Why the AfD are called far rightpublished at 12:03 Greenwich Mean Time 24 February
Paul Kirby
Europe digital editor, reporting from Berlin
One in five Germans voted for the Alternative for Germany (AfD) in Sunday’s election, a party which media outlets, including the BBC, describe as far right.
Despite coming second, the AfD is blocked from being part of the next government because of a policy of non-cooperation by other parties, known as the "firewall" – or brandmauer – which has been in place since the end of World War Two.
The AfD’s leader Alice Weidel insists it's a libertarian, conservative movement, not racist. The other main German parties disagree and view the AfD as extremist.
In May 2024, a German court rejected an AfD appeal against a ruling classifying it as a suspected far-right extremist organisation. Judges found that the AfD had "positions that disparage the democratic order and are incompatible with the principle of democracy", external.

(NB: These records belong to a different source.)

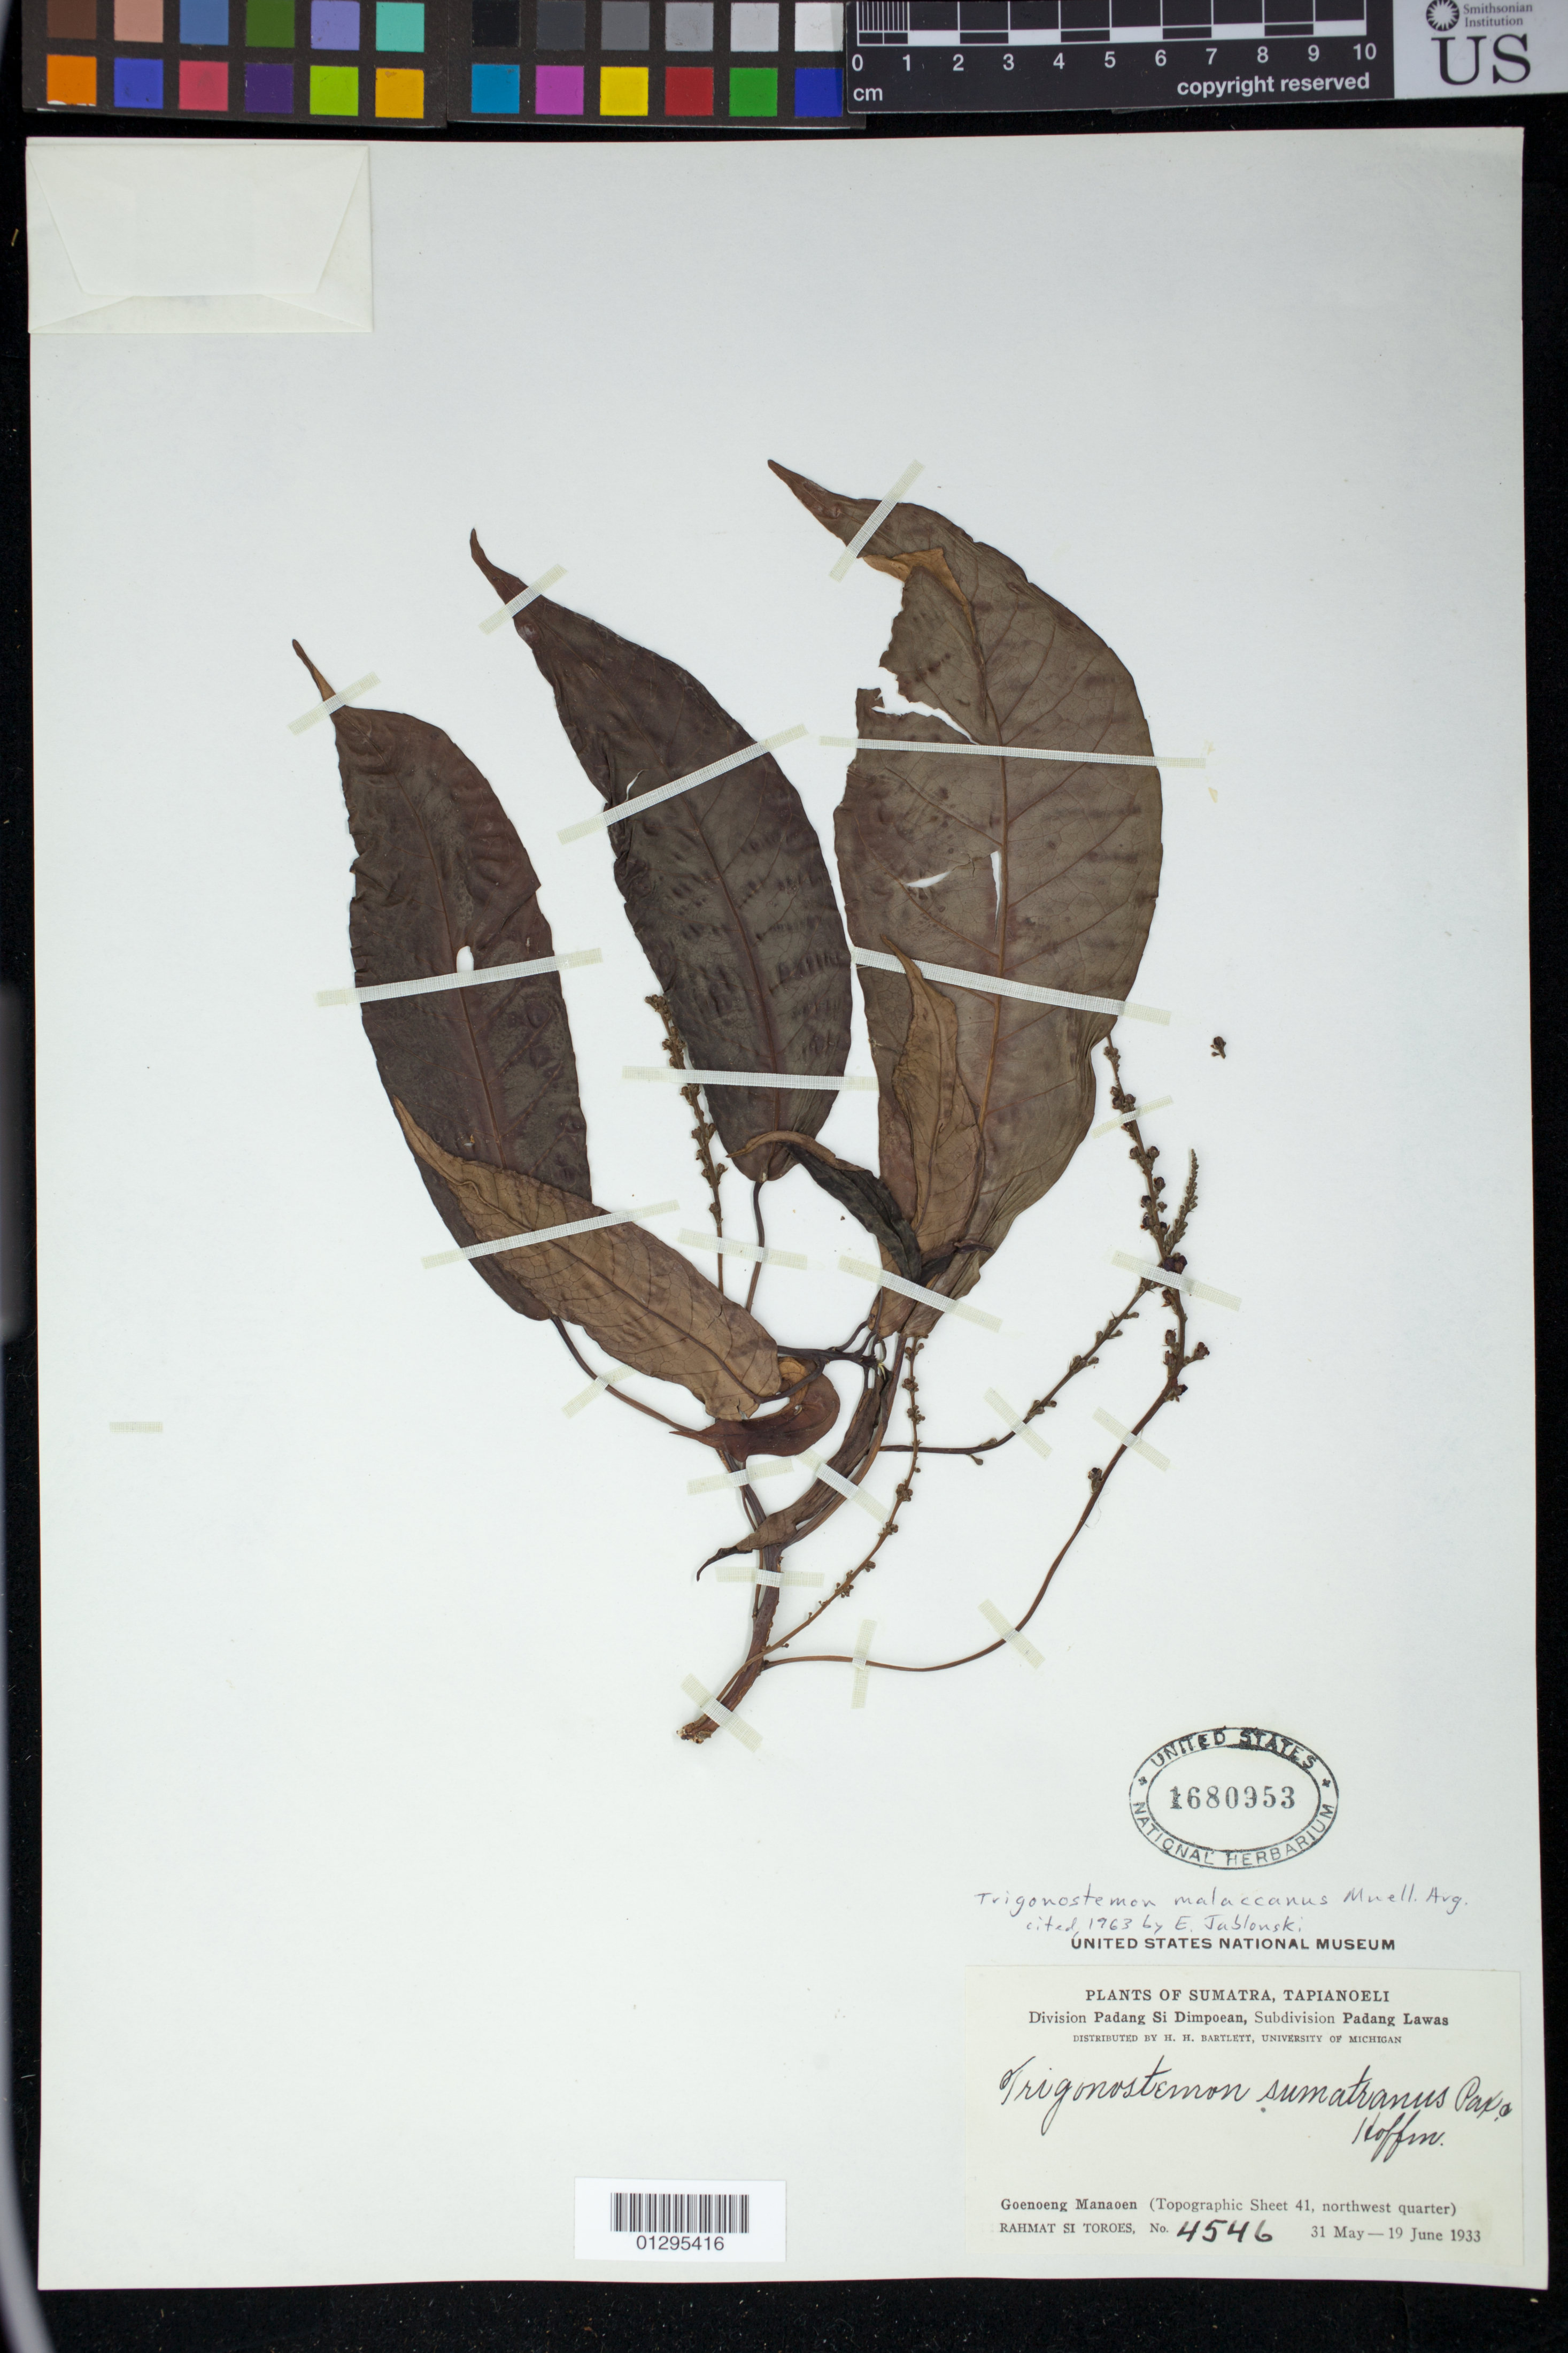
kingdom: Plantae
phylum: Tracheophyta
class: Magnoliopsida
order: Malpighiales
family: Euphorbiaceae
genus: Trigonostemon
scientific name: Trigonostemon malaccanus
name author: Müll. Arg.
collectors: Rahmat Si Boeea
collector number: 4546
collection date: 1933-05-31/1933-06-19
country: Indonesia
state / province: Sumatra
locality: Tapianoeli Division Padang Si Dimpoean, Subdivision Padang Lawas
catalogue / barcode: US 1680953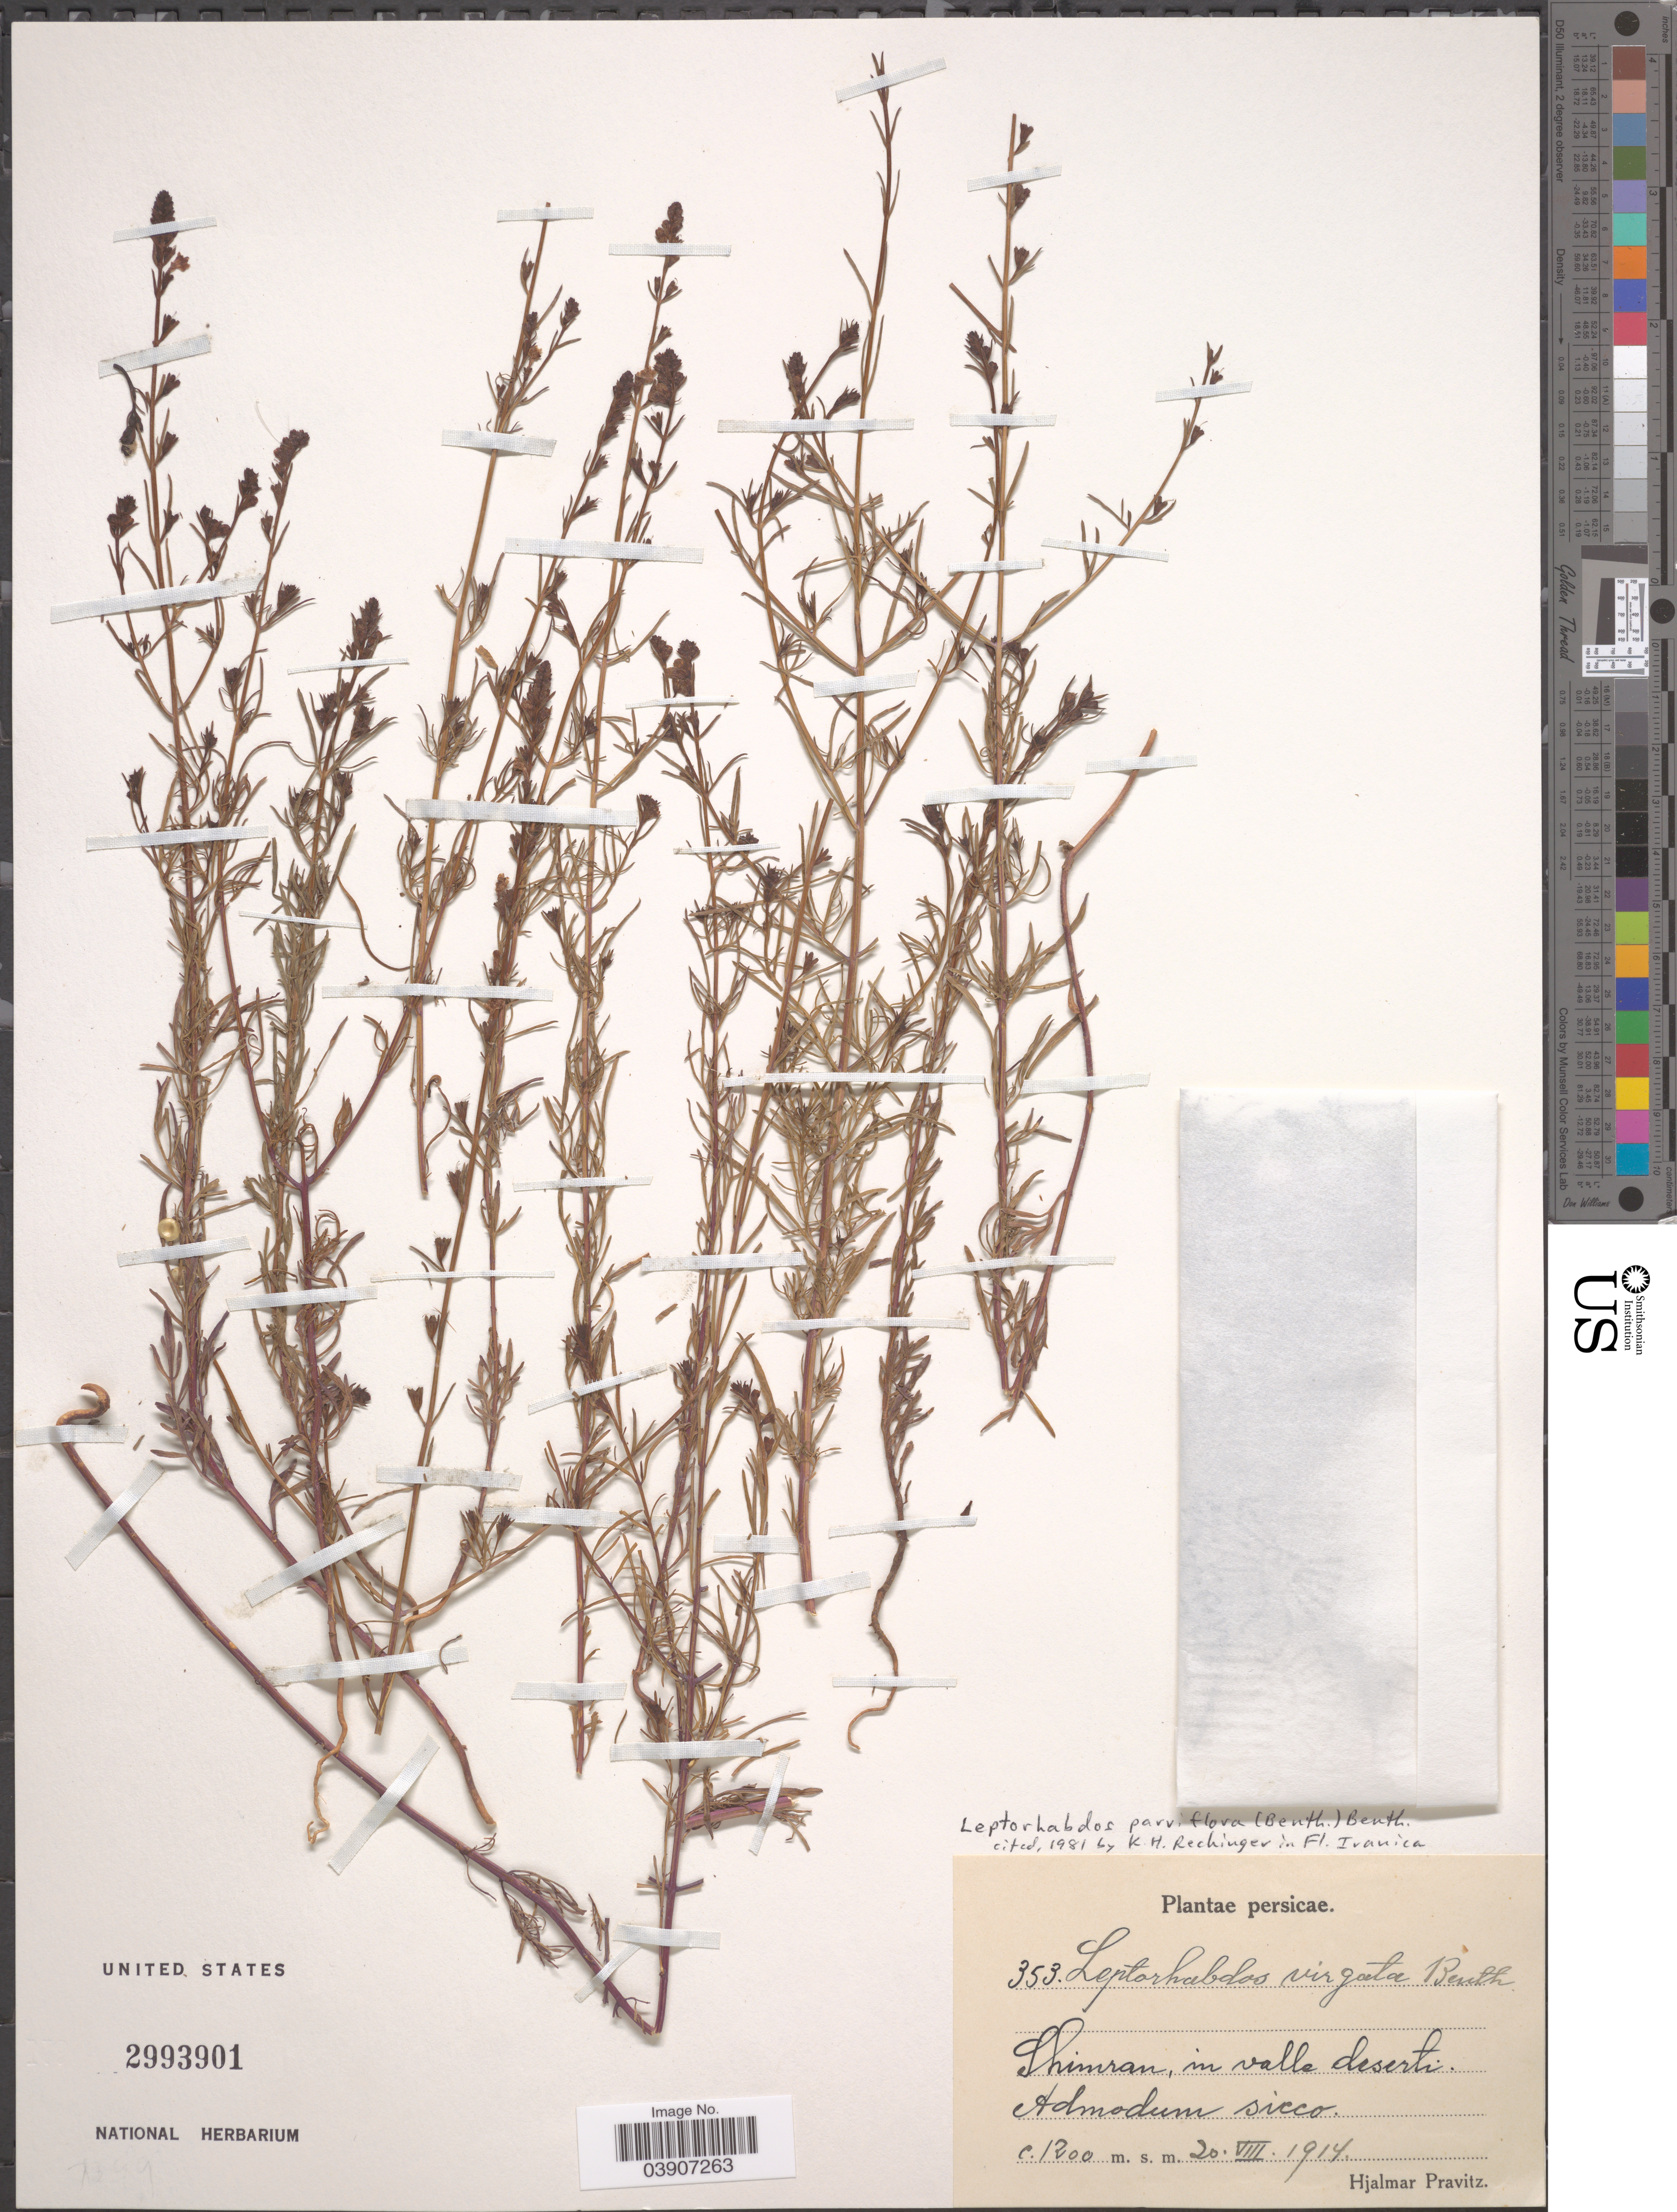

In three German states in the east - Thuringia, Saxony-Anhalt and Saxony - domestic intelligence has designated the AfD as right-wing extremist.
A leading AfD figure in Thuringia, Björn Höcke, has twice been convicted of using a banned Nazi slogan "Alles für Deutschland" - everything for Germany. Alice Weidel supporters have chanted her name during the election campaign, using the phrase "Alice für Deutschland".